*** Extracted records Section Begins ***

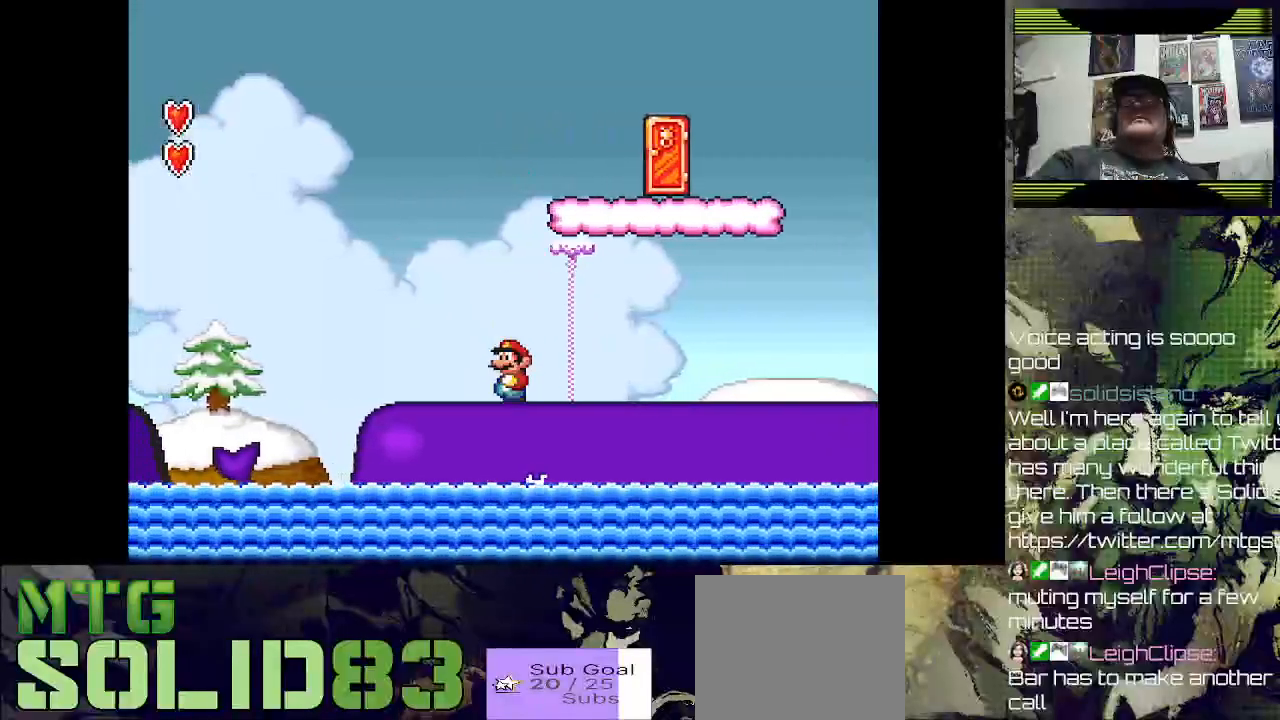
Gameplay with a controller (PlayStation layout); each line is a JSON object with the inputs held at the frame after it. "events" lists button and stick changes between this image and that frame as [ms after this image, input, new state], when the widget could be followed in between.
{"buttons": ["SQUARE", "DPAD_LEFT"], "left_stick": "center", "right_stick": "center", "events": [[100, "DPAD_LEFT", "up"], [467, "DPAD_LEFT", "down"], [500, "SQUARE", "down"]]}
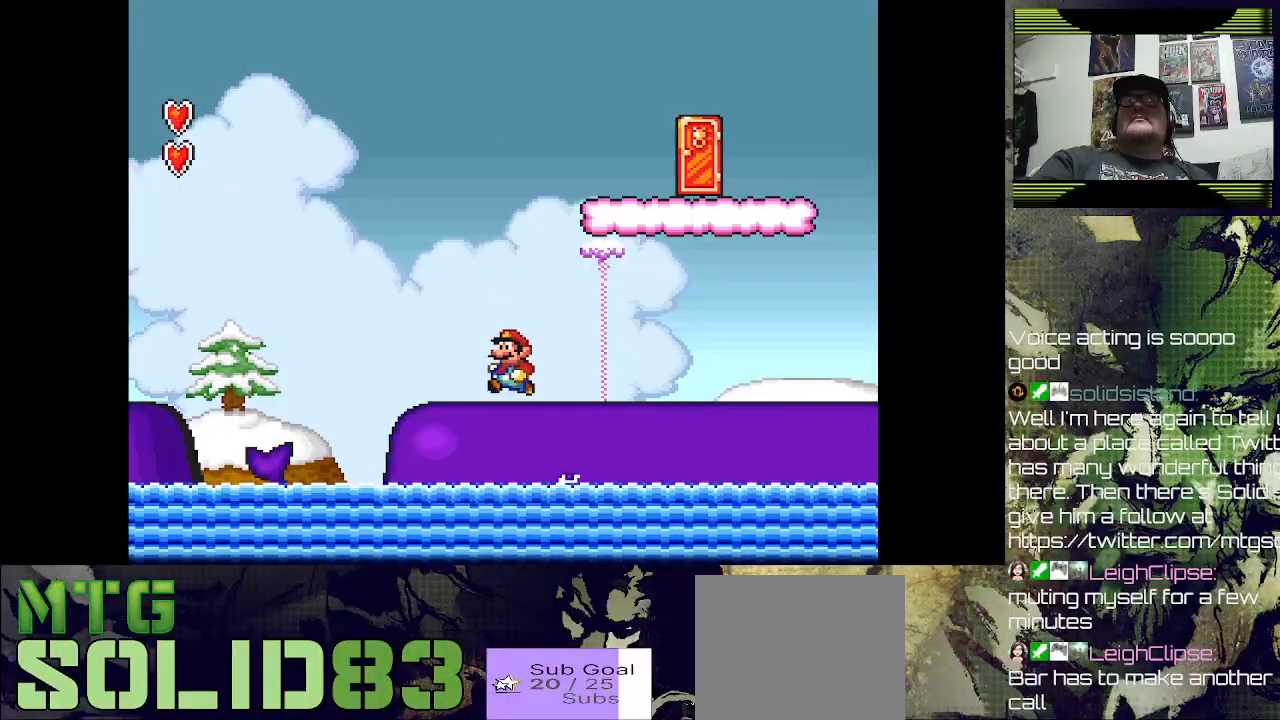
{"buttons": ["DPAD_LEFT"], "left_stick": "center", "right_stick": "center", "events": [[133, "DPAD_LEFT", "up"], [200, "SQUARE", "up"], [367, "DPAD_LEFT", "down"]]}
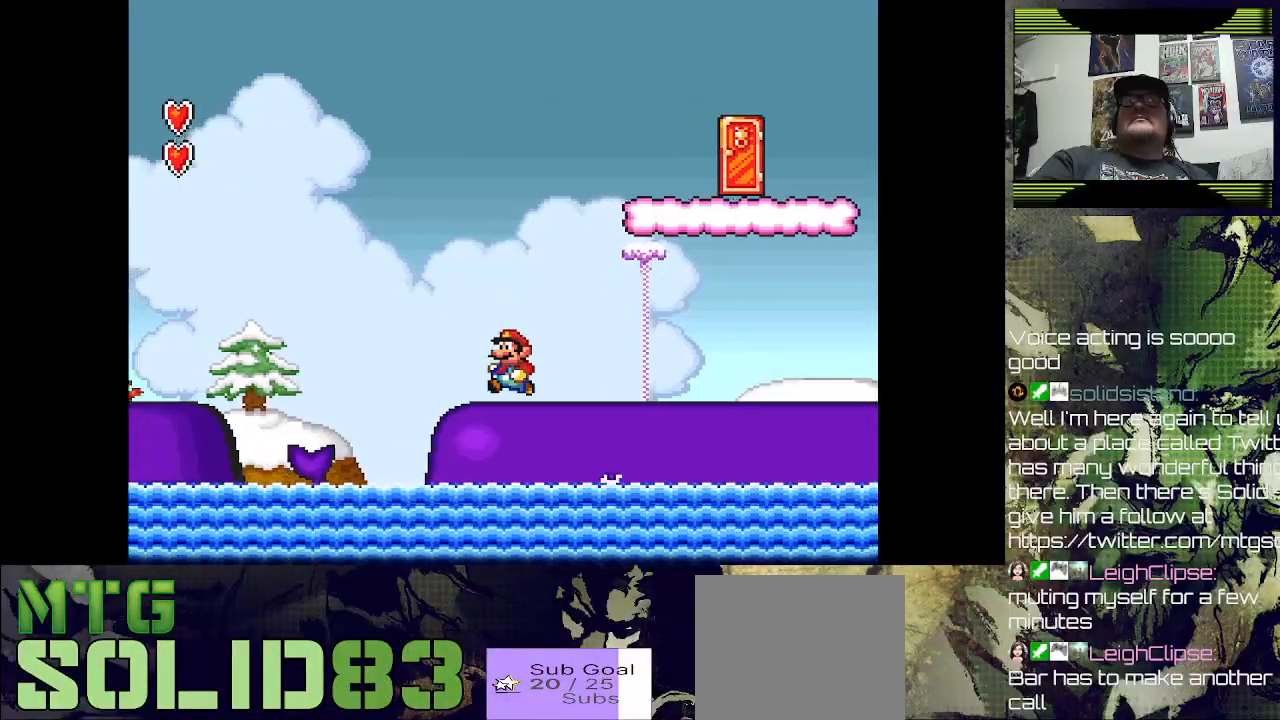
{"buttons": [], "left_stick": "center", "right_stick": "center", "events": [[133, "DPAD_LEFT", "up"]]}
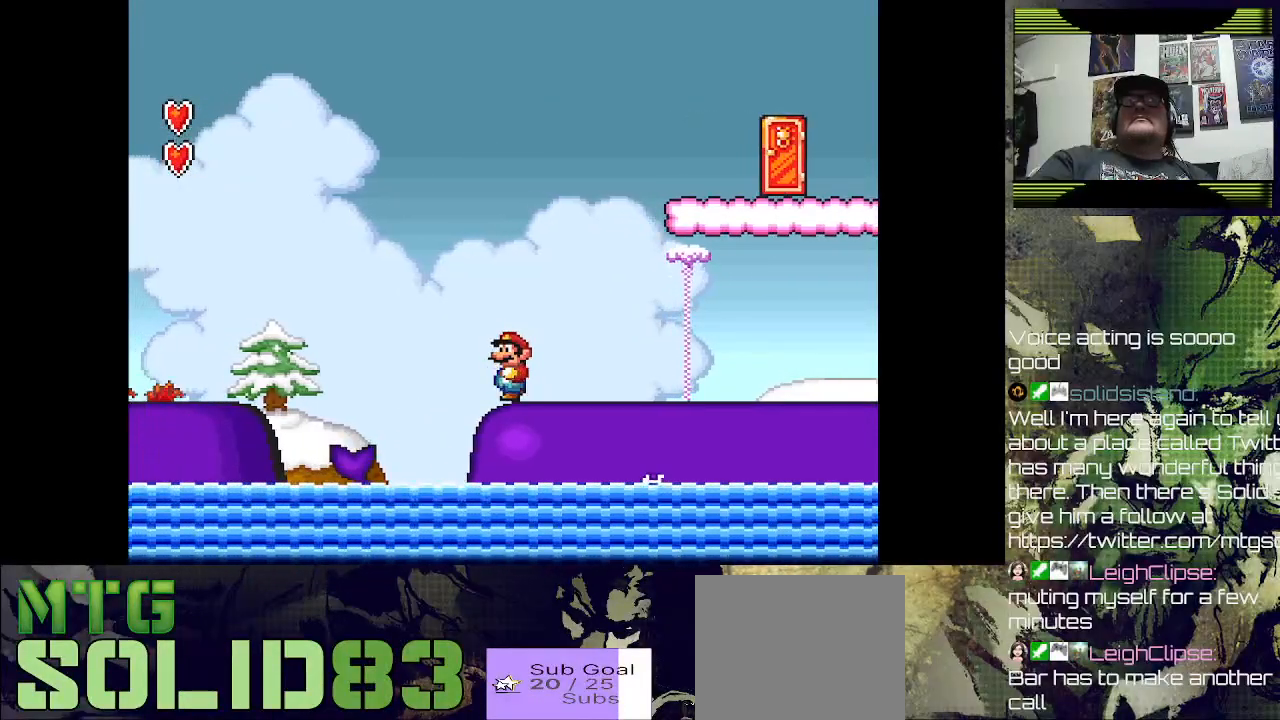
{"buttons": [], "left_stick": "center", "right_stick": "center", "events": [[100, "DPAD_LEFT", "down"], [133, "CROSS", "down"], [400, "CROSS", "up"], [500, "DPAD_LEFT", "up"]]}
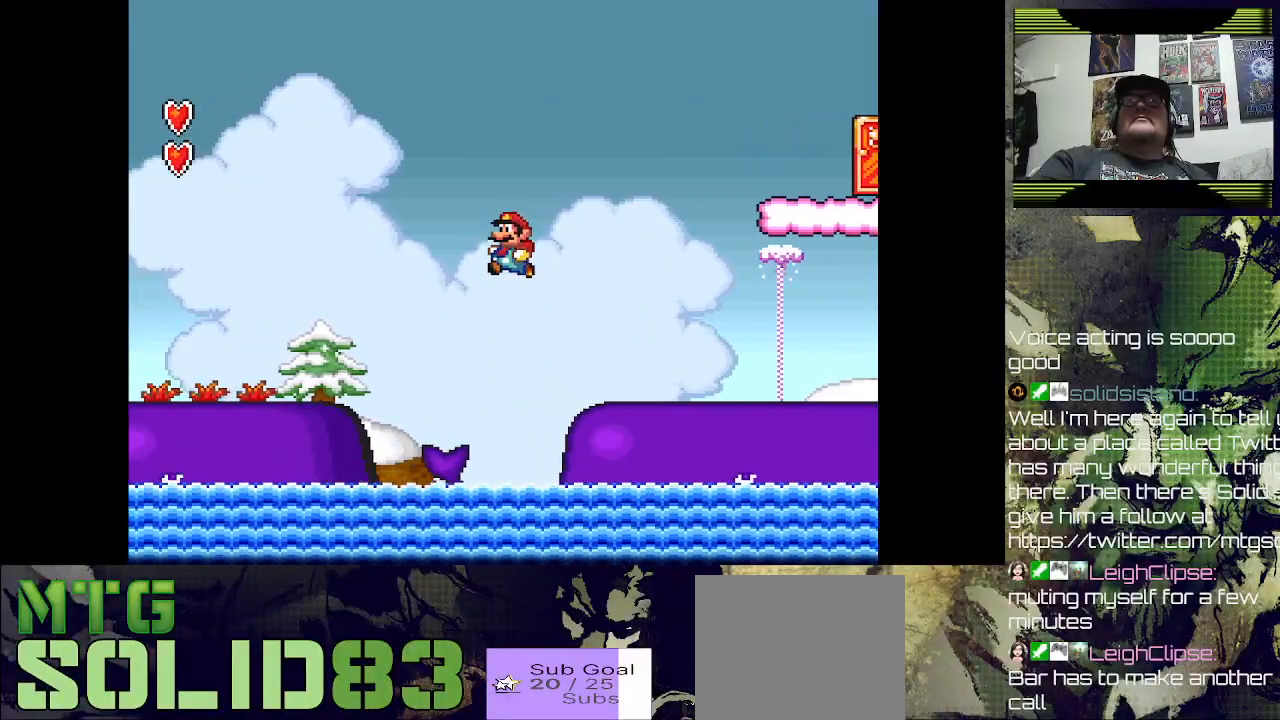
{"buttons": ["CROSS"], "left_stick": "center", "right_stick": "center", "events": [[433, "CROSS", "down"]]}
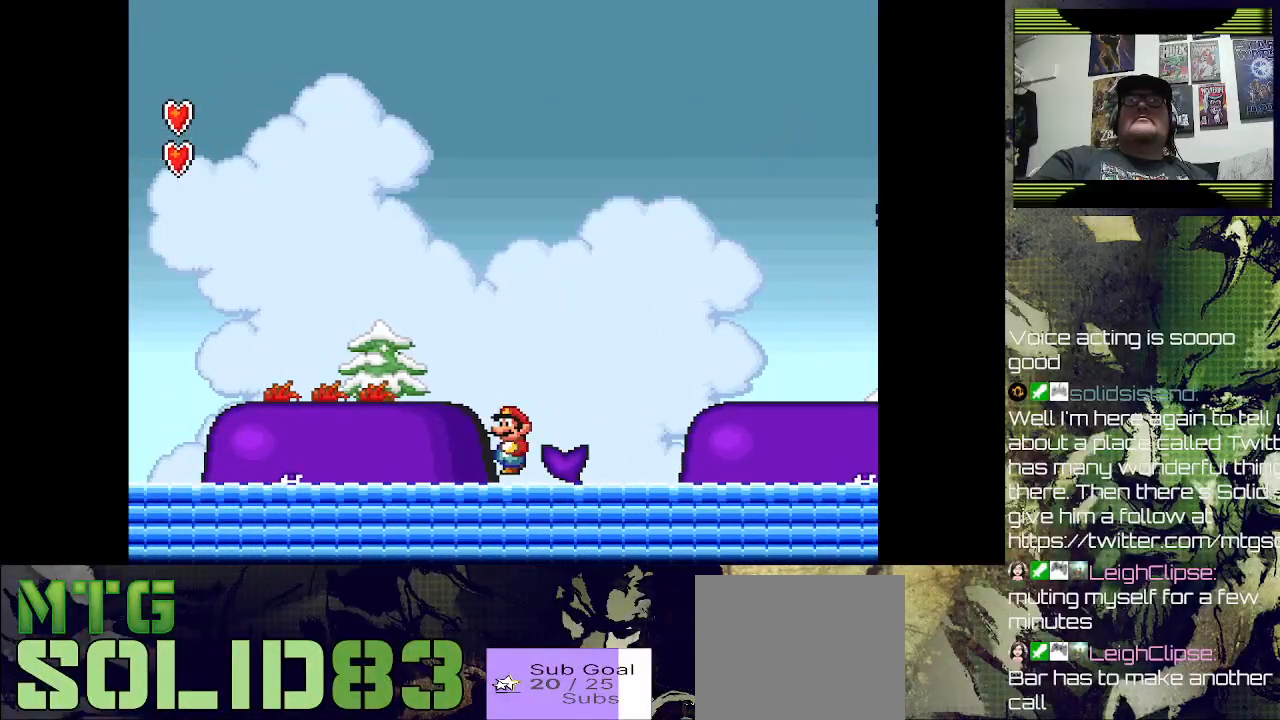
{"buttons": [], "left_stick": "center", "right_stick": "center", "events": [[267, "CROSS", "up"]]}
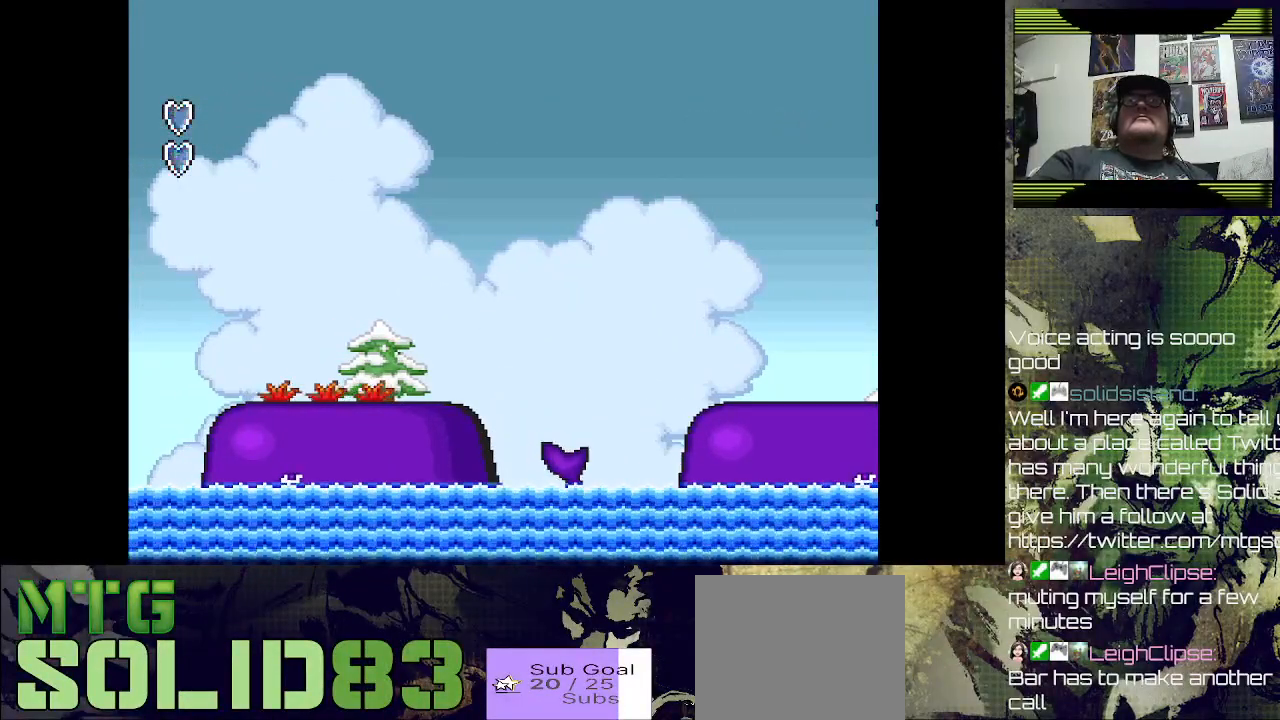
{"buttons": [], "left_stick": "center", "right_stick": "center", "events": []}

*** Extracted records Section Ends ***

- [To do]: Search the entries above for lines containing the word "buttons", and copy each one.

- [Exercise solution]:
{"buttons": ["SQUARE", "DPAD_LEFT"], "left_stick": "center", "right_stick": "center", "events": [[100, "DPAD_LEFT", "up"], [467, "DPAD_LEFT", "down"], [500, "SQUARE", "down"]]}
{"buttons": ["DPAD_LEFT"], "left_stick": "center", "right_stick": "center", "events": [[133, "DPAD_LEFT", "up"], [200, "SQUARE", "up"], [367, "DPAD_LEFT", "down"]]}
{"buttons": [], "left_stick": "center", "right_stick": "center", "events": [[133, "DPAD_LEFT", "up"]]}
{"buttons": [], "left_stick": "center", "right_stick": "center", "events": [[100, "DPAD_LEFT", "down"], [133, "CROSS", "down"], [400, "CROSS", "up"], [500, "DPAD_LEFT", "up"]]}
{"buttons": ["CROSS"], "left_stick": "center", "right_stick": "center", "events": [[433, "CROSS", "down"]]}
{"buttons": [], "left_stick": "center", "right_stick": "center", "events": [[267, "CROSS", "up"]]}
{"buttons": [], "left_stick": "center", "right_stick": "center", "events": []}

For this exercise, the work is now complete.